Publicado no Jornal Folha de São
Paulo em 31/05/97
A comunidade evangélica Ministério
Hermon, de Curitiba (PR), utiliza a humilhação pública,
a punição, a delação e a penitência
como métodos para a "cura" de homossexuais.
O pastor Ronaldo Reis, que dirige a
entidade, não usa a palavra "cura". O "tratamento"
dura entre nove meses e um ano.
A entidade, que tem 300 internos, também
recebe viciados em droga, álcool, além de
prostitutas e doentes de Aids.
Uma das dinâmicas de grupo aplicadas
aos internos homossexuais chama-se "cadeira do réu".
O homossexual senta-se numa cadeira. Em seguida, os outros
internos passam a fazer acusações contra o "réu".
Os homossexuais afeminados são
repreendidos. "A Bíblia diz que os afeminados não
entrarão no reino do céu", diz Freire.
Tortura
Para Tony Reis, do Grupo Dignidade,
Conscientização e Emancipação
Homossexual de Curitiba, a comunidade usa práticas de
tortura mental. O grupo elaborou em 95 um dossiê com
relatos que narram casos de tortura.
O documento traz o depoimento de oito
ex-internos, identificados apenas pelas iniciais do nome.
"Houve um caso, que eu presenciei, de
um rapaz que já não estava bem por causa de
pressionarem ele lá dentro. ...Um dia eles levaram-no até
o parque da Boa Vista, que é atrás da chácara,
deram um banho nele, jogaram no lago. Ele voltou todo ensopado,
ainda o pegaram, ligaram dois fios na tomada de 100 volts e
deram choque nele ...mais tarde ele começou a sangrar
pelo nariz e eles não estavam nem aí", diz
trecho de um dos depoimentos.
Tony Reis disse que o dossiê foi
elaborado porque o grupo estava recebendo denúncias de
maus-tratos. "Depois elas pararam. Eu não sei dizer
se hoje a situação ainda é esta",
afirmou.
O pastor Ronaldo Reis disse que as acusações
do dossiê são mentirosas. Ele usa uma teoria da
filosofia existencialista _atéia e libertária por
natureza_ para explicar o processo de partida para a conversão
dos internos. "As pessoas não são, elas estão".
Aidéticos não têm
remédios
A comunidade Ministério Hermon tem,
segundo o pastor Ronaldo Reis, 300 internos, entre homens e
mulheres adultos, adolescentes e crianças. Desses, cerca
de 150 são soropositivos.
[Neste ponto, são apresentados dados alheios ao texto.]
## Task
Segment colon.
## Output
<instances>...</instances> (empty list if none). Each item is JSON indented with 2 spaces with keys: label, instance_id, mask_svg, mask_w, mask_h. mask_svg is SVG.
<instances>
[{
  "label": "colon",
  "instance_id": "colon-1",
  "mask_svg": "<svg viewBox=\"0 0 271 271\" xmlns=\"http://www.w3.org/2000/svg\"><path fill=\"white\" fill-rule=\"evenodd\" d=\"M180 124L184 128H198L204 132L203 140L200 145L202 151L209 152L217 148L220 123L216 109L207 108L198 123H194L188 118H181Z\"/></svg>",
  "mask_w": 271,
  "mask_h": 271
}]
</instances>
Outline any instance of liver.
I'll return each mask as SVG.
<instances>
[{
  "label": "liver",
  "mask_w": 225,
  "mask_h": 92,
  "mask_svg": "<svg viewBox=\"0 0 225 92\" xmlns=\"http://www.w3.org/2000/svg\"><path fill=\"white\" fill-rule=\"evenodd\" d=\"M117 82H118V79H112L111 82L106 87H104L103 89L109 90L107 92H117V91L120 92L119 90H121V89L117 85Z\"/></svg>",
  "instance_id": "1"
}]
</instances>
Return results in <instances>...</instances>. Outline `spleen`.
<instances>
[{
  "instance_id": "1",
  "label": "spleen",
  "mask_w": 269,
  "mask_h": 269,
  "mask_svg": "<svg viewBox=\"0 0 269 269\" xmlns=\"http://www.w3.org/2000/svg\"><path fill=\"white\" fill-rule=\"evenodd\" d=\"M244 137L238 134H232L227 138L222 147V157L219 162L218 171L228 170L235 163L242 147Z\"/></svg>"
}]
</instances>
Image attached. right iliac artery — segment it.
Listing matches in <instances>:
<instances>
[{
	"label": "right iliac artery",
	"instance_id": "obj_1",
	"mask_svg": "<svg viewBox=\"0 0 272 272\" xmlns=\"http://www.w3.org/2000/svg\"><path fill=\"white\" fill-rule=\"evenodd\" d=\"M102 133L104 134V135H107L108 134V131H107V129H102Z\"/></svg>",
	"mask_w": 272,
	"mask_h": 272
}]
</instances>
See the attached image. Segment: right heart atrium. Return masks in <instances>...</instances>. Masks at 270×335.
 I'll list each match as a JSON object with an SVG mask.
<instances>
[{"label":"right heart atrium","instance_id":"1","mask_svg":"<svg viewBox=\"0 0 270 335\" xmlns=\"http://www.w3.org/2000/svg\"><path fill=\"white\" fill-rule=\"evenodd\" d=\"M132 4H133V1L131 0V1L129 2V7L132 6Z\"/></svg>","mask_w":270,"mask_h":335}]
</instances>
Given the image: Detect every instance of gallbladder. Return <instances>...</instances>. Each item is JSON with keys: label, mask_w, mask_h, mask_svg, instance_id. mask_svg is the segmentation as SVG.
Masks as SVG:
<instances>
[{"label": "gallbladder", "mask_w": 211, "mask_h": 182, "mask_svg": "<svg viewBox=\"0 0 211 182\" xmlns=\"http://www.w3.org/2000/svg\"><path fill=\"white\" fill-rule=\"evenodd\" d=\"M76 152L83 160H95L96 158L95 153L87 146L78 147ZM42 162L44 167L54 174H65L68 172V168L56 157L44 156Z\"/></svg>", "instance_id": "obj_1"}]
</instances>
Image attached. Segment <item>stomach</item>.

A comunidade recolhe qualquer
pessoa.
Reis diz que a comunidade não tem
medicamentos para a terapia de doentes de Aids _como o AZT e o
inibidor de protease.
A Secretaria Estadual da Saúde
informou que não fornece os medicamentos à
comunidade porque esta não dispõe de um
profissional para monitorar o uso.
No dossiê sobre maus-tratos na
comunidade, elaborado por seis grupos de direitos humanos de
Curitiba (PR), ex-internos soropositivos afirmam que não
recebiam medicamentos.
''Disseram que eu não podia tomar
remédio e que tinha que confiar em Deus'', diz trecho de
um dos depoimentos.
O pastor nega. ''Nunca deixei de dar remédios
aos internos'', disse.
A Agência Folha visitou a
comunidade. As condições de higiene são
precárias. Os quartos têm até 6 m2. O cheiro
de urina nos corredores é intenso. As refeições
são servidas a céu aberto.
Reis, que afirma pertencer à igreja
Assembléia de Deus, diz que não tem recursos para
manter a instituição, que sobrevive de caridade.